## Extracted text
──────────

This will cause all kinds of interesting race conditions unless handled carefully … but it could work.

The shrinking role of ETXTBSY

Posted Aug 22, 2021 8:35 UTC (Sun) by NYKevin (subscriber, #129325) [Link]

Truncating a file already causes all kinds of interesting race conditions. But they're in userspace, so we all collectively pretend that they're not a problem.

(Because, well, what's the alternative? Any global mutable state will inevitably race, at some level of abstraction, and global mutable state is literally the whole point of a filesystem.)

The shrinking role of ETXTBSY

Posted Aug 20, 2021 6:42 UTC (Fri) by pbonzini (subscriber, #60935) [Link]

Yes, the operation would break hard links. Not having write permissions for the directory implies not being able to break hard links.

The shrinking role of ETXTBSY

Posted Aug 20, 2021 10:55 UTC (Fri) by runekock (subscriber, #50229) [Link]

Would it be possible to assign the new inode number to the old contents instead?

The shrinking role of ETXTBSY

Posted Aug 24, 2021 19:21 UTC (Tue) by flussence (guest, #85566) [Link]

I'm imagining a hypothetical O_REPLACE flag here, which gives the opening process a filehandle that shadows the existing file, and its effects won't become visible to the outside world until the opener explicitly invokes fsync() or close(). Similar atomicity semantics to the tempfile-write-sync-rename pattern, but without the tempfile juggling and the extra problems that causes.

Admittedly it doesn't sound all that easy to implement something like this, even to a kernel layperson.

The shrinking role of ETXTBSY

Posted Aug 19, 2021 16:37 UTC (Thu) by mbunkus (subscriber, #87248) [Link] (4 responses)

You might not have enough space on the device for that, and checking whether or not that's the case beforehand is impossible to do reliably (what about file holes: are there any, does the FS support them; or simply that other processes might write to the same FS at the same time).

The shrinking role of ETXTBSY

Posted Aug 19, 2021 16:41 UTC (Thu) by Sesse (subscriber, #53779) [Link] (3 responses)

Sure, but that also goes when overwriting the file.

──────────

## Source information
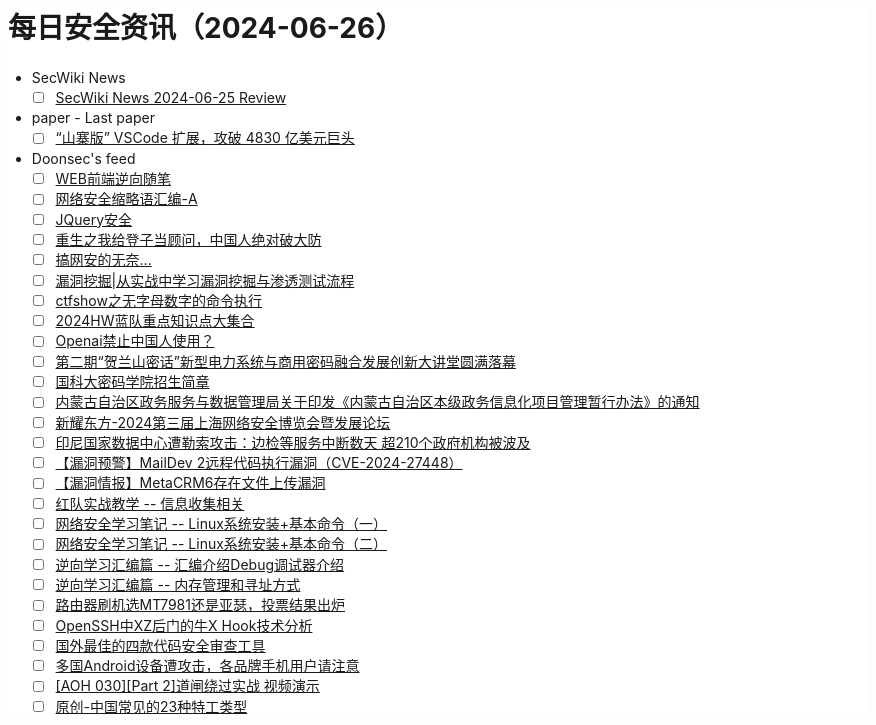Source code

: # 每日安全资讯（2024-06-26）

- SecWiki News
  - [ ] [SecWiki News 2024-06-25 Review](http://www.sec-wiki.com/?2024-06-25)
- paper - Last paper
  - [ ] [“山寨版” VSCode 扩展，攻破 4830 亿美元巨头](https://paper.seebug.org/3186/)
- Doonsec's feed
  - [ ] [WEB前端逆向随笔](https://mp.weixin.qq.com/s?__biz=MzUzMjQyMDE3Ng==&mid=2247487467&idx=1&sn=48da7c462ddb8c6b6b8c6cae39e9ddac)
  - [ ] [网络安全缩略语汇编-A](https://mp.weixin.qq.com/s?__biz=MzA5MTYyMDQ0OQ==&mid=2247492760&idx=1&sn=18528fd71ec988349c7179d29f697a1e)
  - [ ] [JQuery安全](https://mp.weixin.qq.com/s?__biz=MzU0NDI5NTY4OQ==&mid=2247485755&idx=1&sn=1e99f980033e61d8abc293eff06985e9)
  - [ ] [重生之我给登子当顾问，中国人绝对破大防](https://mp.weixin.qq.com/s?__biz=MzkwMzI1ODUwNA==&mid=2247487275&idx=1&sn=85ed24c53cc209172e26269f065aeb1b)
  - [ ] [搞网安的无奈...](https://mp.weixin.qq.com/s?__biz=MzI1Mjc3NTUwMQ==&mid=2247535229&idx=1&sn=24ab608244c64bcfcff70df20d716380)
  - [ ] [漏洞挖掘|从实战中学习漏洞挖掘与渗透测试流程](https://mp.weixin.qq.com/s?__biz=MzIzMTIzNTM0MA==&mid=2247495045&idx=1&sn=8e00061164537579320f9c558a697996)
  - [ ] [ctfshow之无字母数字的命令执行](https://mp.weixin.qq.com/s?__biz=MzIxNzY1MTc1OA==&mid=2247484011&idx=1&sn=a903a6a4c02f20931a2dc6253a81f9e6)
  - [ ] [2024HW蓝队重点知识点大集合](https://mp.weixin.qq.com/s?__biz=MzIwMzIyMjYzNA==&mid=2247514396&idx=1&sn=9e187f0a73fd111a3dd047197e3c45f2)
  - [ ] [Openai禁止中国人使用？](https://mp.weixin.qq.com/s?__biz=MzA4NzA5OTYzNw==&mid=2247484385&idx=1&sn=4e455a5f79cc2cf656580b677d5a6a15)
  - [ ] [第二期“贺兰山密话”新型电力系统与商用密码融合发展创新大讲堂圆满落幕](https://mp.weixin.qq.com/s?__biz=MzI5NTM4OTQ5Mg==&mid=2247625138&idx=1&sn=ad29864981429a84b70a5727efcf02f9)
  - [ ] [国科大密码学院招生简章](https://mp.weixin.qq.com/s?__biz=MzI5NTM4OTQ5Mg==&mid=2247625138&idx=2&sn=cdbb496454eec85d2cca7ce8bf799a48)
  - [ ] [内蒙古自治区政务服务与数据管理局关于印发《内蒙古自治区本级政务信息化项目管理暂行办法》的通知](https://mp.weixin.qq.com/s?__biz=MzI5NTM4OTQ5Mg==&mid=2247625138&idx=3&sn=25f09723a03ebf24ed6c28fcef11c6cc)
  - [ ] [新耀东方-2024第三届上海网络安全博览会暨发展论坛](https://mp.weixin.qq.com/s?__biz=MzI5NTM4OTQ5Mg==&mid=2247625138&idx=4&sn=881e17f9cbe77b9328a0ea4a73e0f7d5)
  - [ ] [印尼国家数据中心遭勒索攻击：边检等服务中断数天 超210个政府机构被波及](https://mp.weixin.qq.com/s?__biz=MzI5NTM4OTQ5Mg==&mid=2247625138&idx=5&sn=d3153db7ccfc619d09c1a980efc18f33)
  - [ ] [【漏洞预警】MailDev 2远程代码执行漏洞（CVE-2024-27448）](https://mp.weixin.qq.com/s?__biz=MzI3NzMzNzE5Ng==&mid=2247488437&idx=1&sn=1d3a0b0ea9076b6c9bacd0e179c158c1)
  - [ ] [【漏洞情报】MetaCRM6存在文件上传漏洞](https://mp.weixin.qq.com/s?__biz=MzI3NzMzNzE5Ng==&mid=2247488437&idx=2&sn=c4b69497439006211028c2bfe2b8dce2)
  - [ ] [红队实战教学 -- 信息收集相关](https://mp.weixin.qq.com/s?__biz=MzI4MDQ5MjY1Mg==&mid=2247513274&idx=1&sn=a004276b917dfdce5d858d2f09670e34)
  - [ ] [网络安全学习笔记 -- Linux系统安装+基本命令（一）](https://mp.weixin.qq.com/s?__biz=MzU3NzY3MzYzMw==&mid=2247497722&idx=1&sn=e4c7c573da520046734e363e10df42a4)
  - [ ] [网络安全学习笔记 -- Linux系统安装+基本命令（二）](https://mp.weixin.qq.com/s?__biz=MzU3NzY3MzYzMw==&mid=2247497722&idx=2&sn=5042d5076caa555d1f974ca350c6cf34)
  - [ ] [逆向学习汇编篇 -- 汇编介绍Debug调试器介绍](https://mp.weixin.qq.com/s?__biz=MzA4MzgzNTU5MA==&mid=2652035339&idx=1&sn=8d7b5b5b08947dfc3ef5cbcb7ce5f192)
  - [ ] [逆向学习汇编篇 -- 内存管理和寻址方式](https://mp.weixin.qq.com/s?__biz=MzA4MzgzNTU5MA==&mid=2652035339&idx=2&sn=d8d16120be30823ce0060344bdef9e02)
  - [ ] [路由器刷机选MT7981还是亚瑟，投票结果出炉](https://mp.weixin.qq.com/s?__biz=MzU4MTgxNDc2MQ==&mid=2247485748&idx=1&sn=2ab25aaf9d4ab3cdcde7e795ed53d202)
  - [ ] [OpenSSH中XZ后门的牛X Hook技术分析](https://mp.weixin.qq.com/s?__biz=MzkxOTUyOTc0NQ==&mid=2247490667&idx=1&sn=15c318d4b078d43a9811ed3988950421)
  - [ ] [国外最佳的四款代码安全审查工具](https://mp.weixin.qq.com/s?__biz=MzkxOTUyOTc0NQ==&mid=2247490667&idx=2&sn=dfc365a452524daf9505f95e07a4459e)
  - [ ] [多国Android设备遭攻击，各品牌手机用户请注意](https://mp.weixin.qq.com/s?__biz=MzkzNjIzMjM5Ng==&mid=2247489418&idx=1&sn=efde647f72cad65df594b8276ade0167)
  - [ ] [[AOH 030][Part 2]道闸绕过实战 视频演示](https://mp.weixin.qq.com/s?__biz=MzkzMTIyOTA1NA==&mid=2247484288&idx=1&sn=d08c09d7b80e2160fffb45fa32a78e62)
  - [ ] [原创-中国常见的23种特工类型](https://mp.weixin.qq.com/s?__biz=Mzg4NzAwNzA4NA==&mid=2247484761&idx=1&sn=b3ab79782b1ad99d046a67d694bfde8f)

──────────

## Things to do
A) In the ETXTBSY thread, why does one commenter say it is impossible to check reliably in advance whether the device has enough space?
B) According to the ETXTBSY thread, when would the effects of the hypothetical O_REPLACE flag become visible to the outside world?
C) Retype everything from "Truncating a file" down to "of a filesystem.)" in the ETXTBSY thread.

## Answers to each task
A) File holes make the outcome uncertain: there may or may not be any, and the filesystem may or may not support them. Other processes might also write to the same filesystem at the same time.

B) Only when the opener explicitly invokes fsync() or close().

C)
Truncating a file already causes all kinds of interesting race conditions. But they're in userspace, so we all collectively pretend that they're not a problem.

(Because, well, what's the alternative? Any global mutable state will inevitably race, at some level of abstraction, and global mutable state is literally the whole point of a filesystem.)